Problem statement:
Given an array of size n, find the majority element. The majority element is the element that appears more than ⌊ n/2 ⌋ times.
You may assume that the array is non-empty and the majority element always exist in the array.
Solution one: sorting(AC)
The number of majority elements is greater than n/2. It must take n/2 if we sort the array no matter by ascending or descending order.
Time complexity is O(nlgn).
class Solution { public: int majorityElement(vector<int>& nums) { sort(nums.begin(), nums.end()); return nums[nums.size() /2]; } };
Solution two: hash table(AC)
We can employ a hash table indexed by the element, corresponding to the number of the element.
loop from the beginning to end, Once the number of an element is greater than n / 2, return the element.
The worst case of time complexity is O(n), generally, it is less than O(n).
The worst case of space complexity is O(n), generally is less than O(n).
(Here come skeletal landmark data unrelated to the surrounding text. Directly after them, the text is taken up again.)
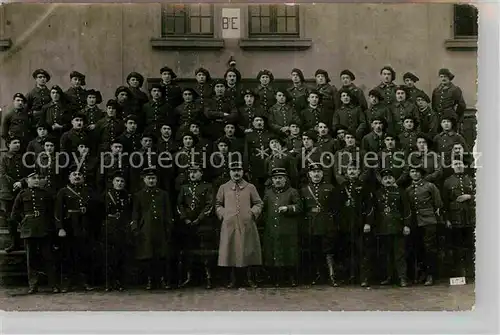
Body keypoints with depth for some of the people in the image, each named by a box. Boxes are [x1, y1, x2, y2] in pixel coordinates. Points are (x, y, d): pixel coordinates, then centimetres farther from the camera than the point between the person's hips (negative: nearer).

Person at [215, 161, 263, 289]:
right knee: (231, 252, 1)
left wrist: (253, 213, -3)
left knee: (248, 252, 1)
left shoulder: (250, 187, 10)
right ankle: (234, 280, 10)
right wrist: (222, 215, 1)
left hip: (247, 225, 0)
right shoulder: (223, 188, 11)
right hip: (229, 225, 0)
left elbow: (258, 203, 12)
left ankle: (250, 279, 11)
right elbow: (218, 204, 16)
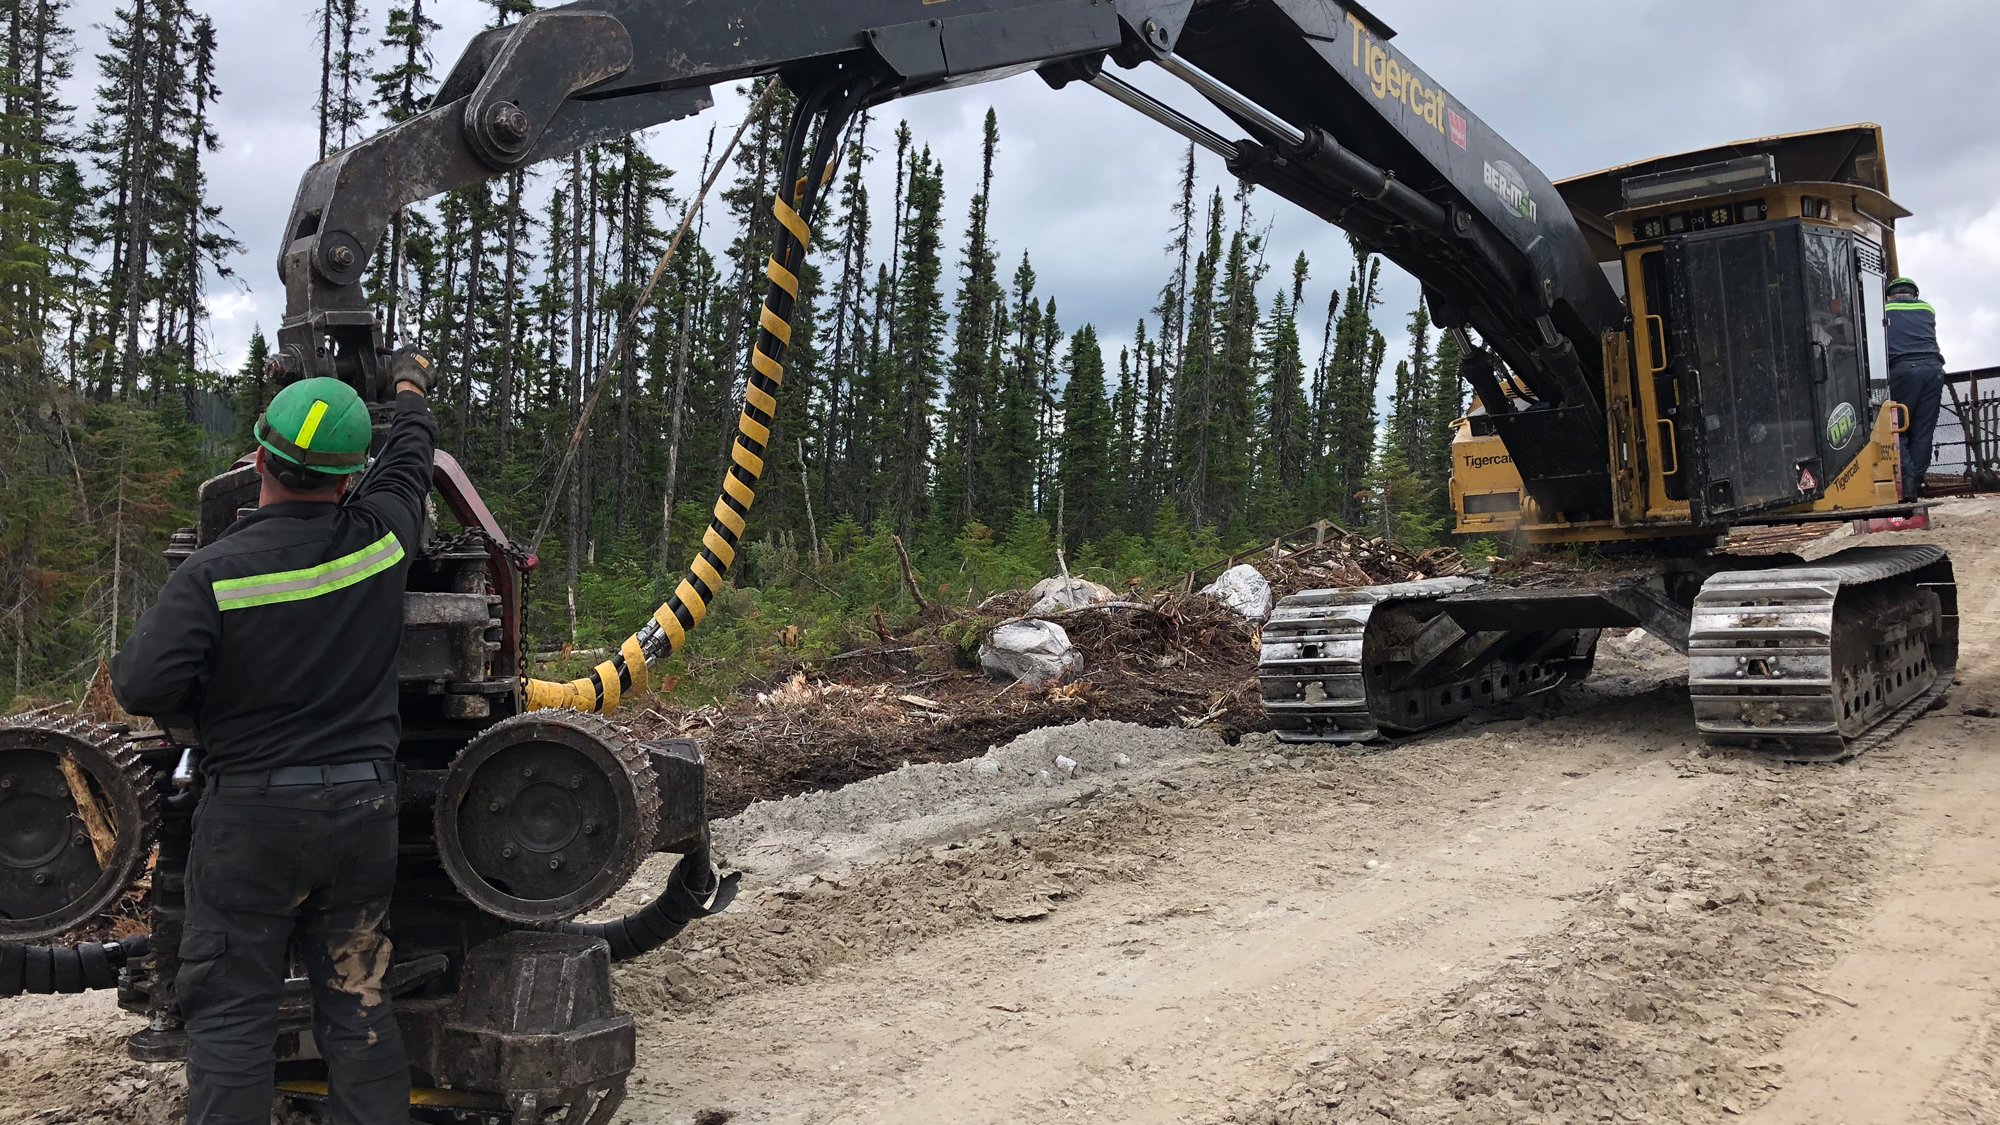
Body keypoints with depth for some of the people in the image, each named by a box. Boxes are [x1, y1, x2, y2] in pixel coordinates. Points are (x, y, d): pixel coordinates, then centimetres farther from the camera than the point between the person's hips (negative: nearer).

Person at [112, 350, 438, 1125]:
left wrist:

class Solution { public: int majorityElement(vector<int>& nums) { int size = nums.size(); unordered_map<int, int> table; for(auto num : nums){ if((++table[num]) > size / 2){ return num; } } return -1; } };
Solution three: Boyer-Moore majority vote system(AC)
We implement the Boyer-Moore majority vote system, using the philosophy of counteracting.
One variable, candidate, represents the candidate, one, cnt, represents the number of the candidate.
- If count == 0; candidate = num;
- else if candidate = num ---> count++;
- else if candidate != num ---> count--;
Time complexity is O(n). Space complexity is O(1).
class Solution { public: int majorityElement(vector<int>& nums) { int candidate = 0; int cnt = 0; for(auto num : nums){ if(cnt == 0){ candidate = num; cnt++; } else if (candidate == num) { cnt++; } else { cnt--; } } return candidate; } };